Patient baseline demographics were well balanced between treatment arms. The toxicity profiles were also similar for both groups, noted Dr. Scher, including rates of severe adverse events. However, dose modification due to docetaxel toxicity was more common with ASCENT than with control treatment (229 vs 160 patients). The possible protective effect of this regimen on GI and thromboembolic events previously seen in the first ASCENT study was not confirmed in the present trial.

Docetaxel Schedules

The similarity in survival times in trials of weekly docetaxel suggests that the addition of DN-101 did not adversely affect outcomes. In the TAX 327 trial, use of weekly docetaxel resulted in slightly shorter survival relative to docetaxel every 3 weeks used in the control arm, although the study was not designed to compare the two arms.³ The inferior survival observed in ASCENT2 may have been related to the weekly docetaxel used on the ASCENT arm compared with the every-3-week dosing on the control arm.

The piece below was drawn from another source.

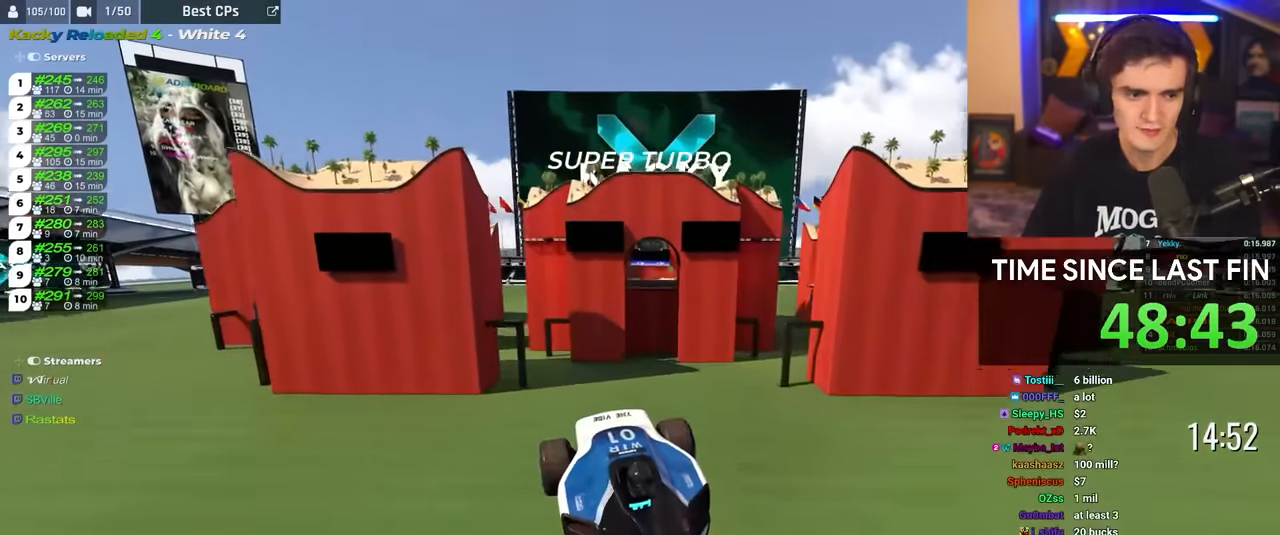
{"keys": ["up"], "events": [[50, "brake", "up"]]}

Ian Tannock, MD, PhD, DSc, of the Princess Margaret Hospital and University of Toronto, noted that although the trial may be criticized for using different schedules of docetaxel, "this was a pragmatic design, based on preclinical data and a prior phase II study that allowed maximum interaction of the two drugs." The results underscore the importance of confirming apparently promising phase II results, concluded Dr. Scher. ■

References

1. Scher HI, Chi KN, De Wit R, et al: Docetaxel (D) plus high-dose calcitriol versus D plus prednisone (P) for patients (Pts) with progressive castration-resistant prostate cancer (CRPC): Results from the phase III ASCENT2 trial. Abstract 4509.  Presented June 6, 2010.

2. Beer TM, Ryan CW, Venner PM, et al: ASCENT Investigators. Double-blinded randomized study of high-dose calcitriol plus docetaxel compared with placebo plus docetaxel in androgen-independent prostate cancer: A report from the ASCENT Investigators. J Clin Oncol 25:669-674, 2007.

3. Tannock IF, de Wit R, Berry WR, et al; TAX 327 Investigators. Docetaxel plus prednisone or mitoxantrone plus prednisone for advanced prostate cancer. N Engl J Med 351:1502-1512, 2004.